# WHAT IS BEING ASKED
Reproduce the material below verbatim, keeping every line break.

(Text data extracted from the page)
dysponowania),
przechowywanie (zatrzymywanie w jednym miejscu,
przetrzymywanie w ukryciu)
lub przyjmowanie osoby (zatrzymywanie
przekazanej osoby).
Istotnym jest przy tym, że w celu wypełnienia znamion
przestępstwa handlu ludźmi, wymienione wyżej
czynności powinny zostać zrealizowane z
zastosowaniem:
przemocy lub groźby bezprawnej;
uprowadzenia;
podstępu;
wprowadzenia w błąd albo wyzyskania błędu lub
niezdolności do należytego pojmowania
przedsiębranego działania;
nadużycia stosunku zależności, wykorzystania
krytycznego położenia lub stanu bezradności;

# RESPONSE BOX
dysponowania),
przechowywanie (zatrzymywanie w jednym miejscu,
przetrzymywanie w ukryciu)
lub przyjmowanie osoby (zatrzymywanie
przekazanej osoby).
Istotnym jest przy tym, że w celu wypełnienia znamion
przestępstwa handlu ludźmi, wymienione wyżej
czynności powinny zostać zrealizowane z
zastosowaniem:
przemocy lub groźby bezprawnej;
uprowadzenia;
podstępu;
wprowadzenia w błąd albo wyzyskania błędu lub
niezdolności do należytego pojmowania
przedsiębranego działania;
nadużycia stosunku zależności, wykorzystania
krytycznego położenia lub stanu bezradności;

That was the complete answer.